Handel is prachtig, zolang we weten waartoe die dient. Gelukkig zijn er signalen dat het denken over vrijhandel verandert. Europa voert een tarief in om klimaatvervuilende producten tegen te houden zodat de vergroening hier geen concurrentienadeel heeft. De Verenigde Staten subsidiëren de groene industrie om de transitie te versnellen.
Ook onze afhankelijkheid van grondstoffen zet aan tot anders denken. Want in een wereld met verschuivende geopolitieke verhoudingen groeit het besef dat landen met grondstoffen alleen onze handelspartner blijven als daarmee ook hun eigen bevolking profiteert. In de kern betekent dat dat ze hun eigen industrie en landbouw kunnen beschermen.

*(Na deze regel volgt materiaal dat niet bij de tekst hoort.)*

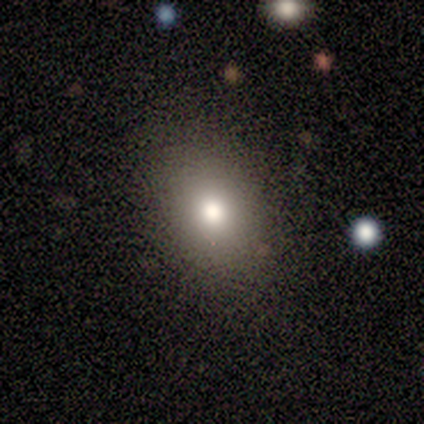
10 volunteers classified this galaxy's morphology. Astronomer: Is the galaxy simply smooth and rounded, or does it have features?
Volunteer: smooth — 50% (runner-up: featured or disk, 30%).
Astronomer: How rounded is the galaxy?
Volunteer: in between — 100%.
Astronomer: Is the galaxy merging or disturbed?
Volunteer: none — 100%.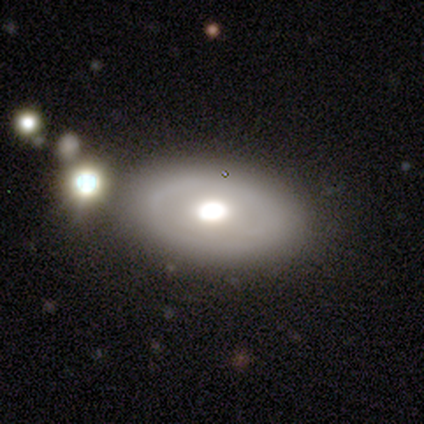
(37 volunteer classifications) smooth-or-featured: featured or disk: 54% | smooth: 46% | star or artifact: 0%
  disk-edge-on: no: 95% | yes: 5%
    bar: no: 100% | strong: 0% | weak: 0%
    has-spiral-arms: no: 95% | yes: 5%
    bulge-size: moderate: 47% | large: 37% | dominant: 16% | small: 0% | none: 0%
  merging: none: 65% | minor disturbance: 19% | merger: 11% | major disturbance: 5%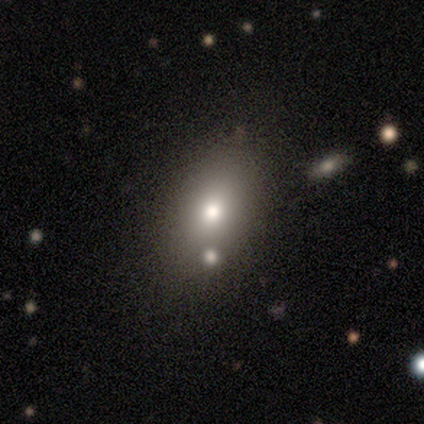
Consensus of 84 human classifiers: smooth_or_featured: smooth (p=0.76) [alt: featured or disk p=0.13]
how_rounded: in between (p=0.77) [alt: round p=0.22]
merging: none (p=0.75) [alt: merger p=0.17]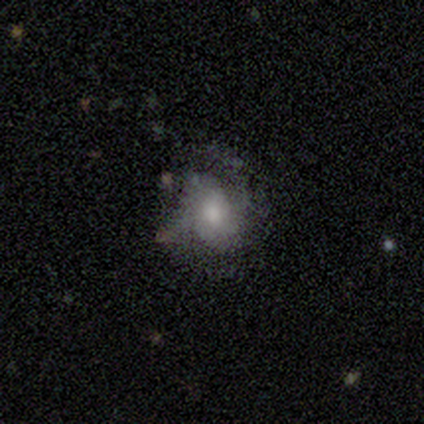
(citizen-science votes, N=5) Smooth or featured: featured or disk — 60% (smooth — 40%)
Edge-on disk: no — 100%
Bar: no — 67% (weak — 33%)
Spiral arms: no — 67% (yes — 33%)
Bulge size: moderate — 67% (large — 33%)
Merging: major disturbance — 40% (tied with merger — 40%)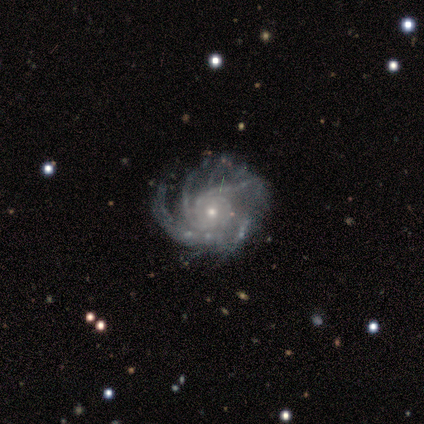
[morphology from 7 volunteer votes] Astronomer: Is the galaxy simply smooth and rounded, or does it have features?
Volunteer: featured or disk — 100%.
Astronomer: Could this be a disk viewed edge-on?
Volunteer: no — 86%.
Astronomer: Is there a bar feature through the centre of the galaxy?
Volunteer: no — 100%.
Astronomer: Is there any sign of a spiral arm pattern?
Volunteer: yes — 100%.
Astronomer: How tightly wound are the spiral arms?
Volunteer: medium — 50% (runner-up: tight, 33%).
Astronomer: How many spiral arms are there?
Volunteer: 3 — 33%, tied with more than 4 at 33%.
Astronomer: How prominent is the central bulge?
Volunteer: moderate — 67%.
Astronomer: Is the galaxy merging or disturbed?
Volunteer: none — 43% (runner-up: minor disturbance, 29%).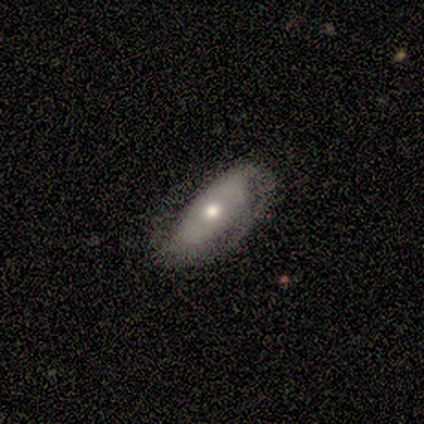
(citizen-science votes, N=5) A featured or disk galaxy (60%) with no bar (67%), 2 (67%) medium (100%) spiral arms (100%) and a moderate central bulge (67%). Merging: none (60%).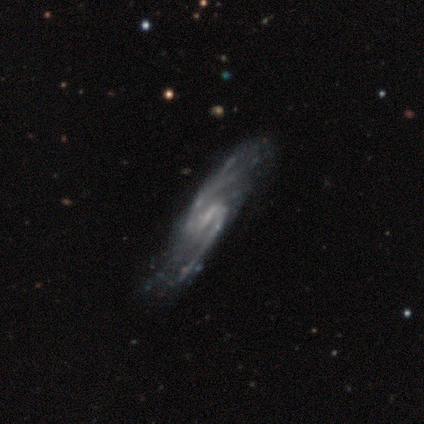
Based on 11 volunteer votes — This appears to be a featured or disk galaxy (91%) with a weak bar (60%), 2 (90%) medium (50%) spiral arms (100%) and a small central bulge (70%). Merging: none (100%).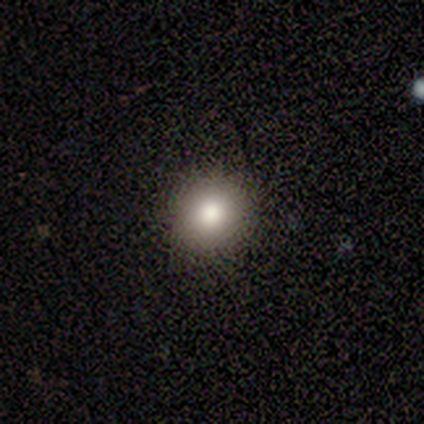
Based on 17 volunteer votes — Smooth or featured? 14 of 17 (82%) said smooth. How rounded? 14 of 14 (100%) said round. Merging? 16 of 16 (100%) said none.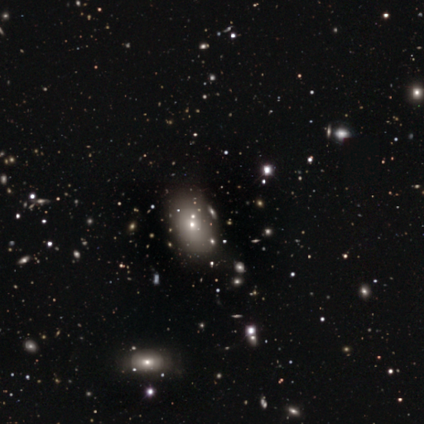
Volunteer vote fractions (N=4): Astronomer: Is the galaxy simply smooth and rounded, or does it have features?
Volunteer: featured or disk — 50%.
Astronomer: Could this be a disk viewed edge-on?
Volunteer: no — 100%.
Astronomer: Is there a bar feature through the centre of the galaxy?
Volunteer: no — 100%.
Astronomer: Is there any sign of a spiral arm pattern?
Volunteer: no — 100%.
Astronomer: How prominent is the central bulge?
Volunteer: small — 100%.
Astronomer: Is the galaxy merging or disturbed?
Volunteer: none — 100%.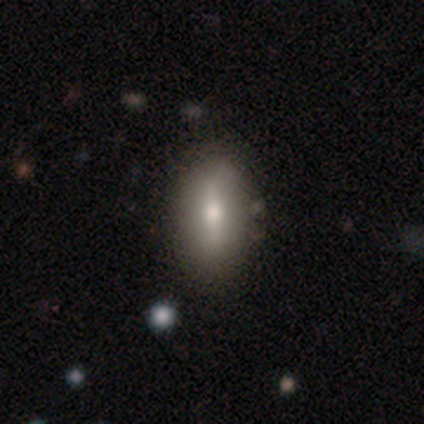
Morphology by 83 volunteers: smooth 60%, featured or disk 31%, star or artifact 8%. Down the decision tree: how rounded — in between (90%); merging — none (88%).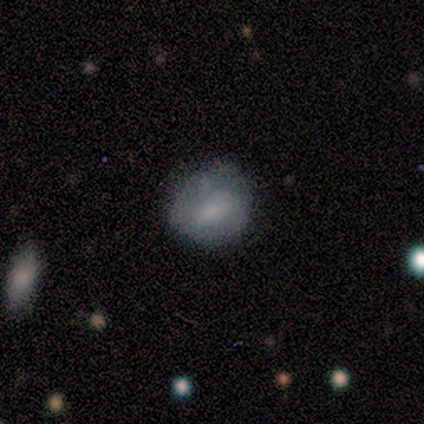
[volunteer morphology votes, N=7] Volunteers were most divided on "merging": none: 43%, minor disturbance: 29%, major disturbance: 29%, merger: 0%. More confident: smooth or featured — smooth (100%); how rounded — round (71%).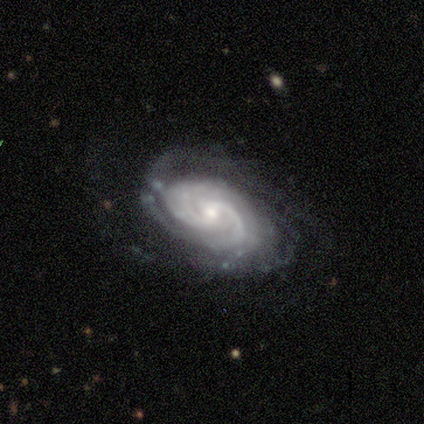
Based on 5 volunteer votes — Smooth or featured? 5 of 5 (100%) said featured or disk. Edge-on disk? 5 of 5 (100%) said no. Bar? 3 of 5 (60%) said no. Spiral arms? 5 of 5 (100%) said yes. Spiral winding? 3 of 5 (60%) said tight. Spiral arm count? 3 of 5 (60%) said can't tell. Bulge size? 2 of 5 (40%, tied with small) said moderate. Merging? 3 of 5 (60%) said minor disturbance.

Nederland staat in een spagaat. Aan de ene kant houdt het vast aan het vrijhandelsregime van de Wereldhandelorganisatie, dat handel boven alles stelt. Aan de andere kant groeien de Nederlandse zorgen over het klimaat en mensenrechtenschendingen en is er een grote behoefte aan een groene transitie in de landbouw en de industrie. Een omslag die staatsingrijpen noodzakelijk maakt.